Ok, so me and the husband have been together 8 years married 2, he recently confessed to sleeping with another women, now he could of got away with this and not told me but immediately a few days after he told me, said as we were going through a bad patch working different shifts and only seeing eachother at weekends, arguing lots. He said he started to develop feelings for another women and began to question what he wanted. He said they got close they would talk and he just enjoyed her company and then he just slept with her it just happened not planned and since then he has regretted it ever since, says after he felt dirty and the whole thing ment nothing and he immediately knew what he wanted. He wanted to tell me because although he knew it would hurt me he wanted honesty and communication and to work through this. He says it has been the biggest mistake of his life, he cries a lot, says he lost track of what was important but this made him realise how much he loves me and wants to spend his life with me. I haven’t been able to sleep eat, got to the stage he was forcing high calorie work out shakes down me to get something inside me, I feel numb, we cry lots together and talk lots, he has give me passwords for his facebook email account and leaves his phone around for me to look at anytime, he says he will do whatever it takes to put this right and will never hurt me again. He booked us in to see a marriage counsellor this Friday but I just cant get the images of them together out of my head. He said it happened up his gym as she works there and was left to close up so I wonder if I was a quick 5 minute thing because of being possibly caught etc or if there was intimacy passion foreplay, I feel sick of the thought of his hands all over her and don’t want to think of these things but cant help it  I think now when were intimate is he remembering her, comparing me to her and I just feel sick 


----------



## Kobo (May 13, 2010)

It never just happens. This is real life not porn. That's the first thing he needs to realize. Second thing is I would suspect only time will soften the images. The same like most traumatic events. Allow yourself to be angry, sad, distrustful, etc. You have to go through all the emotions.


----------



## TJW (Mar 20, 2012)

I agree that time is probably the only thing that "softens" the images, and that I understand the pain of them very well.


----------



## morituri (Apr 1, 2011)

You need to seek counseling with a qualified professional with experience in helping victims of infidelity and PTSD to recover from the trauma. I did and it was money well spent.


----------



## OldGirl (Feb 20, 2012)

:iagree: You should also try to work the same shifts if possible. My husband and I worked different shifts early in our marriage, and it almost destroyed us.


----------



## Mindful Coach (Sep 15, 2011)

First, realize the images you have of them together are probably much deeper and more glamorous than what the reality of it was. Morituri offers some good advice about getting help. Recovering from an affair is hard work, but well worth it when you are both as serious about it as you both seem to be.


----------



## mahike (Aug 16, 2011)

I agree some IC has helped me with this issue. we are 9 months into this and I still have thoughts of my wife with him. It is less and less all the time. 
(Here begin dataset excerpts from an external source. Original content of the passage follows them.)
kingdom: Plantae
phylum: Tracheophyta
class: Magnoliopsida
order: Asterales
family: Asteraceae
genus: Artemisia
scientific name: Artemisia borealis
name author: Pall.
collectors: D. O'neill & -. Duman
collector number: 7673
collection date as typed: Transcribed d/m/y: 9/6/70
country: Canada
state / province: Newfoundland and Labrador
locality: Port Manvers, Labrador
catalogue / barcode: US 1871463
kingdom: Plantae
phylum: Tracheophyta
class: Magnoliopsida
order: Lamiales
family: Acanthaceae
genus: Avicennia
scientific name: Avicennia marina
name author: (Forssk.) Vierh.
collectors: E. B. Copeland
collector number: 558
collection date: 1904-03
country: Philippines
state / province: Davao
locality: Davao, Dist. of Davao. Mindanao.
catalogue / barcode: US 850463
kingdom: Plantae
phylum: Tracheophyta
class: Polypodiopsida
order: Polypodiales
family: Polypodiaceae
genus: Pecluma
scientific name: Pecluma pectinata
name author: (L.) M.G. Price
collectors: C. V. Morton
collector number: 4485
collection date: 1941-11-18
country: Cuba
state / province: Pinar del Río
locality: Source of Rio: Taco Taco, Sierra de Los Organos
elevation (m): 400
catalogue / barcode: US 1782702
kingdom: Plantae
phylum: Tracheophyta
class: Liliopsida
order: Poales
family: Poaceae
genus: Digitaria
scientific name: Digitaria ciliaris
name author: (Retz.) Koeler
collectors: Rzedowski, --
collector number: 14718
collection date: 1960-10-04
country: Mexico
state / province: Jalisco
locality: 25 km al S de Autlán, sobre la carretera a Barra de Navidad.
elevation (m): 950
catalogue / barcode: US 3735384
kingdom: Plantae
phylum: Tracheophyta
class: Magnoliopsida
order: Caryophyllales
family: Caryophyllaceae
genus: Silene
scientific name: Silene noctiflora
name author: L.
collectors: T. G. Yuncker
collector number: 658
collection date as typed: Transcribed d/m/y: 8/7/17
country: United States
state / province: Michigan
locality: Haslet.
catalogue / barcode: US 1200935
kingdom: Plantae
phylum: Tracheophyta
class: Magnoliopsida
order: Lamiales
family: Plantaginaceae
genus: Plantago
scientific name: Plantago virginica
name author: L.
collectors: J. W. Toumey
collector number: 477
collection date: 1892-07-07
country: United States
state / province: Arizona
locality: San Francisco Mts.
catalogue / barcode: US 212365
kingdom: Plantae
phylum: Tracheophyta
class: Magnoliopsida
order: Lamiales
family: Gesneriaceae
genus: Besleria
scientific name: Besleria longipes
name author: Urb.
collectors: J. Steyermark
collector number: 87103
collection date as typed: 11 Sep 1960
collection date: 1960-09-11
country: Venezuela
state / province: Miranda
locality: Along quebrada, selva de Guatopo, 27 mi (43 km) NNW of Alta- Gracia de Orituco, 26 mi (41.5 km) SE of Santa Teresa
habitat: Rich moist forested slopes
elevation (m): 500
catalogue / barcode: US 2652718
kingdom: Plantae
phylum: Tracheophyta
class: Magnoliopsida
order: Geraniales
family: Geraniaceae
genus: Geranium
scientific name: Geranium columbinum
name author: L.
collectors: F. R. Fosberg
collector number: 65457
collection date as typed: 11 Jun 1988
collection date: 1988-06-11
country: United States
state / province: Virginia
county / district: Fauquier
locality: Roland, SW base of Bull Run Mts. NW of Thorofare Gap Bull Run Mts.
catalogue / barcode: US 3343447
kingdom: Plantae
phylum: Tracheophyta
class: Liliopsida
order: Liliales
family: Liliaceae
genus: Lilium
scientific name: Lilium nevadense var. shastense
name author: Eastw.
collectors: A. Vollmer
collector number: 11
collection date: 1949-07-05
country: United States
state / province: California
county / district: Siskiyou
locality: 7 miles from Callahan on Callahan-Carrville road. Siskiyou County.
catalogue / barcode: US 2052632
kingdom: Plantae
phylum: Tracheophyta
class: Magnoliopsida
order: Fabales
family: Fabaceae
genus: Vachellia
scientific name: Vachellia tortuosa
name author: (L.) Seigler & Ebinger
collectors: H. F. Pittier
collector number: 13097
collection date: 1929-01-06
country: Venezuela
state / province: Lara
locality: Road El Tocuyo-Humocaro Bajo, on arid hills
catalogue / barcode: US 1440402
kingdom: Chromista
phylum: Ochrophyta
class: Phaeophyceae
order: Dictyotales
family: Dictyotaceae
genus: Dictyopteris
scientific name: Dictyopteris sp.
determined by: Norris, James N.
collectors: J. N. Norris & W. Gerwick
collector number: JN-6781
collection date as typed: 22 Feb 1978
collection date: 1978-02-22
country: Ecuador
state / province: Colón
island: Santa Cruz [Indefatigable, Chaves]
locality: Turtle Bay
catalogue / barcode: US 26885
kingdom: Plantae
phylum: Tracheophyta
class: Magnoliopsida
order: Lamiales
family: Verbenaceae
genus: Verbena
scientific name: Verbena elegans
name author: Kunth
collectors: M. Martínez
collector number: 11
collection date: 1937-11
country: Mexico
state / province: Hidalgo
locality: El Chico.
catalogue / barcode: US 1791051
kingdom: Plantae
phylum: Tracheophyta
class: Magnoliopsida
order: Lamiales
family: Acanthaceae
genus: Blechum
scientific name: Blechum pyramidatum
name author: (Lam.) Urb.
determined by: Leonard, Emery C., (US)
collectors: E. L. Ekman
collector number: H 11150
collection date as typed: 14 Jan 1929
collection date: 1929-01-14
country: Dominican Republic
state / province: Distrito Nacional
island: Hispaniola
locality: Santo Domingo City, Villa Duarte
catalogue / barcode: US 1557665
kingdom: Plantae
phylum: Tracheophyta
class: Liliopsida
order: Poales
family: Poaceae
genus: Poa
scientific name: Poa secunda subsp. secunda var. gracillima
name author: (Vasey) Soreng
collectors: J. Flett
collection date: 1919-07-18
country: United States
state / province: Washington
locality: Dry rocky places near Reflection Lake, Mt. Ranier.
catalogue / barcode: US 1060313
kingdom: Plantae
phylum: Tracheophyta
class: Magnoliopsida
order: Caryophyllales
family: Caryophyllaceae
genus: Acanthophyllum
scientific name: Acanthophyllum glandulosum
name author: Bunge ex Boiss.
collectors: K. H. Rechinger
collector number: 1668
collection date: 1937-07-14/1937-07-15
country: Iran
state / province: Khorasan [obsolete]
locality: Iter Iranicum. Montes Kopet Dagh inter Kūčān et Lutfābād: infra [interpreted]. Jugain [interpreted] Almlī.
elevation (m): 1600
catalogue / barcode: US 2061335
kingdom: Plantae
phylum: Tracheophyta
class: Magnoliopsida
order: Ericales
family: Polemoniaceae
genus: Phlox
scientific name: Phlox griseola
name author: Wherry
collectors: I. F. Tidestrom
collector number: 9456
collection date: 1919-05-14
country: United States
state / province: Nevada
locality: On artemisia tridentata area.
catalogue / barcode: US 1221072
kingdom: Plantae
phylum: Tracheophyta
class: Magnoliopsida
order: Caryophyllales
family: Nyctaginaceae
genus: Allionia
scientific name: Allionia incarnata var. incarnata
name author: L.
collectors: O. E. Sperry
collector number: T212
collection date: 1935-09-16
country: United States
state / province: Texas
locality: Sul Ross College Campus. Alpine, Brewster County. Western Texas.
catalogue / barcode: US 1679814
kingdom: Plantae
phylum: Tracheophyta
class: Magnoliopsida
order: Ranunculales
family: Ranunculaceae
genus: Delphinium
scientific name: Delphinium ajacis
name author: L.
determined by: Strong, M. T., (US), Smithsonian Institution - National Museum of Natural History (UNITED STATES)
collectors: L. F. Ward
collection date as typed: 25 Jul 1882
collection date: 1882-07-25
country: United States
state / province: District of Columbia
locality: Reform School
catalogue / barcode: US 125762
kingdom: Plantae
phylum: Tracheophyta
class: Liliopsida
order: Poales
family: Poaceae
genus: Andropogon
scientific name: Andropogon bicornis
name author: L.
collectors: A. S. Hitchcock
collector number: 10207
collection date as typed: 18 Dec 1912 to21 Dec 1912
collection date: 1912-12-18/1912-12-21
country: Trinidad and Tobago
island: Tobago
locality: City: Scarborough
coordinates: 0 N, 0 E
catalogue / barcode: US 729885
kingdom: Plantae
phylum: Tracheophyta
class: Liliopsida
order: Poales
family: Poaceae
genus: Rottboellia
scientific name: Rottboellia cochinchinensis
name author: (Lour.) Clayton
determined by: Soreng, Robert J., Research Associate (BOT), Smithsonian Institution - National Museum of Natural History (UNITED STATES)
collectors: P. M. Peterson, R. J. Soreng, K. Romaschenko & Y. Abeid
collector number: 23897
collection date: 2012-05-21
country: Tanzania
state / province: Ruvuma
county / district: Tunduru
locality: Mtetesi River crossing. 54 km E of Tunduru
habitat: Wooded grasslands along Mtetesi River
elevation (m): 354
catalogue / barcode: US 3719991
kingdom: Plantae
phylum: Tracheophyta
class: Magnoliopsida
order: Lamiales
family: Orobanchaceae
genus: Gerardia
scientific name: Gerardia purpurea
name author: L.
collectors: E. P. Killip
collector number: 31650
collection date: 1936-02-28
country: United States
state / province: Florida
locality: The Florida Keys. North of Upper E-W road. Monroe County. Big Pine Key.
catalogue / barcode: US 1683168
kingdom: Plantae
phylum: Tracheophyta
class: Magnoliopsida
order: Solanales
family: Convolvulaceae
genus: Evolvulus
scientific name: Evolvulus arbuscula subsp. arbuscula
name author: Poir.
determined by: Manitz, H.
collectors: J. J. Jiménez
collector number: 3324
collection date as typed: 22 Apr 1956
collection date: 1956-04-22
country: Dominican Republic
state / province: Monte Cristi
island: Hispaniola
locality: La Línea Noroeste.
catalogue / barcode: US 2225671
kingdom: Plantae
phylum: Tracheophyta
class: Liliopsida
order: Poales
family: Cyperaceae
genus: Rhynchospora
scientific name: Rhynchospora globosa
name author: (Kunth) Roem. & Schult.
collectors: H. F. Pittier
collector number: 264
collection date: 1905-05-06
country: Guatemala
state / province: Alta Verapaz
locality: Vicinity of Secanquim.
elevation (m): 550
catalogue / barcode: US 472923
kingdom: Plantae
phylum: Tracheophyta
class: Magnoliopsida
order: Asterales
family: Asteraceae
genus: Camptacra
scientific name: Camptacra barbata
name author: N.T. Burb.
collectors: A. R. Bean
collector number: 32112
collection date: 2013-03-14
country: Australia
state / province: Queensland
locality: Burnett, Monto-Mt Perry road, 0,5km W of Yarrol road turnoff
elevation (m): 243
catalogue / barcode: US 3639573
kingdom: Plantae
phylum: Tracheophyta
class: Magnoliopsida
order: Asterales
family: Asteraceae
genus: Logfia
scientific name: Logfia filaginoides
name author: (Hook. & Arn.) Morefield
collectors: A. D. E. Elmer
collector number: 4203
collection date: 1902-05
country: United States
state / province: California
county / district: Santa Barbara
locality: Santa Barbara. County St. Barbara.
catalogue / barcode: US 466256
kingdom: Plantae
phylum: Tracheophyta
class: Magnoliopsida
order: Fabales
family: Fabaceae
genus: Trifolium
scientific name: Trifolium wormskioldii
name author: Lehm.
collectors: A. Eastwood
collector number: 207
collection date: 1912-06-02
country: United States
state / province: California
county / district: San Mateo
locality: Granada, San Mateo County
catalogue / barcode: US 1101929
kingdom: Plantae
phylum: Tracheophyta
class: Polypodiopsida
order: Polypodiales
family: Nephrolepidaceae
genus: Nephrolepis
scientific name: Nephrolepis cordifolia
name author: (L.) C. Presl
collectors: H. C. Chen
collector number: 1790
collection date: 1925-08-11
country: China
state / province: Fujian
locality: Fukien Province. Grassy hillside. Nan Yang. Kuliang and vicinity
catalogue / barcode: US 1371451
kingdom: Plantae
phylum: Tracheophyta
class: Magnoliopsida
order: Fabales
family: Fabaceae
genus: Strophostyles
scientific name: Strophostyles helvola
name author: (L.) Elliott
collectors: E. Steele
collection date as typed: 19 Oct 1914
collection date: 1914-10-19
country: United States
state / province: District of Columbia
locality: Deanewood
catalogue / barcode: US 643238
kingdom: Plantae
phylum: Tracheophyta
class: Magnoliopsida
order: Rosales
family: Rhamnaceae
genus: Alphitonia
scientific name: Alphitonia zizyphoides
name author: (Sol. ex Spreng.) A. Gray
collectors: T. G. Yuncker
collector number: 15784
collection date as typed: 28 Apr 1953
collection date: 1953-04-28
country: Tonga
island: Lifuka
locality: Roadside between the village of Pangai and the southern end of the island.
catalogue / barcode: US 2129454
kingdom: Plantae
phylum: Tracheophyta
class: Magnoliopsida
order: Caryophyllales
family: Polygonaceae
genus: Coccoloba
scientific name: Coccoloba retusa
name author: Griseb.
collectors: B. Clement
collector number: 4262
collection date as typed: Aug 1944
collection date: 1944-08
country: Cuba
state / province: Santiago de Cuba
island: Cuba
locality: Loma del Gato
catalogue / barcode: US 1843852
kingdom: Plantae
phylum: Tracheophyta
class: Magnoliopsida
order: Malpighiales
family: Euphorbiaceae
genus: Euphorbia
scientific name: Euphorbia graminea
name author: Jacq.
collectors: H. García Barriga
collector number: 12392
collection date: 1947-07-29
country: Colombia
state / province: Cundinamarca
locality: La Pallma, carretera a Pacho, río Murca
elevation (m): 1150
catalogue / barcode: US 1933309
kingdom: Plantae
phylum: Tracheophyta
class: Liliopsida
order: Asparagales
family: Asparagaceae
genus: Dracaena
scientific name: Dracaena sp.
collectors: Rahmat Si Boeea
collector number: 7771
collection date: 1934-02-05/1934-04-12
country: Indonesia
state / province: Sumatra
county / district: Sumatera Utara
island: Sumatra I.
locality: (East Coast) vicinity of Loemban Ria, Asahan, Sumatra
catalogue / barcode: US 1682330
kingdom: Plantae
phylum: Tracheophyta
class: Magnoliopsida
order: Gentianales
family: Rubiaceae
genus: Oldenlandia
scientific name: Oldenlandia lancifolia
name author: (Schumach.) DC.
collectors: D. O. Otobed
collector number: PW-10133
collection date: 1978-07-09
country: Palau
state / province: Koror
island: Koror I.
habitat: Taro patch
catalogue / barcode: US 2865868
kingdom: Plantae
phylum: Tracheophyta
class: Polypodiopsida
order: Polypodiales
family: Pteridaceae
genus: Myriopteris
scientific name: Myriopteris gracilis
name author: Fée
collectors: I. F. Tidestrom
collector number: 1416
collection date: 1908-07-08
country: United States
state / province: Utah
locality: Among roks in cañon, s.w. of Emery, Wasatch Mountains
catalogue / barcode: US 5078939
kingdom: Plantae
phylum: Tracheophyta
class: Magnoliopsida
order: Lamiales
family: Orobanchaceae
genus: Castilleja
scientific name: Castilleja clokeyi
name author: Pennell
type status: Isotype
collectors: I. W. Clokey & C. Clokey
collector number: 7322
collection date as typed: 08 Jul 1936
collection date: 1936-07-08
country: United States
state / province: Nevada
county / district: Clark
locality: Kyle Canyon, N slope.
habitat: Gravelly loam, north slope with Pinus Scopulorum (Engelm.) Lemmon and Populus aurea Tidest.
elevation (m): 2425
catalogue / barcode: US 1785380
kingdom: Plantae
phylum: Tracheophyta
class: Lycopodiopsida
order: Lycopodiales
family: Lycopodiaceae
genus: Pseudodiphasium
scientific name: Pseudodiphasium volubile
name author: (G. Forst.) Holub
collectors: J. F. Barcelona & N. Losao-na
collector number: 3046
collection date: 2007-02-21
At first I was were you were at am I being compared, sized up, was he better and was she different with him. Mental movies and so on. 

When the mind movies start up now I work hard on thinking about things that make me happy. It takes time


----------



## AngryandUsed (Jun 23, 2011)

what he says and is doing are out of guilt. He seems to be remorseful. 

What you are feeling are normal, most of us have gone through. 

You need to focus on yourself. The mind images will taper off once the relationship is reignited.

For this to happen, he has to do a lot of weightlifting.....


----------



## morituri (Apr 1, 2011)

Please read this article below. 



Stephanie Anderson said:


> *Cheated On, Tortured by Images.*
> 
> You’ve been cheated on, and you may have a slew of disturbing images invading your every waking thought: horrible affair images of your spouse with the paramour, talking, laughing, getting physical…
> 
> ...


----------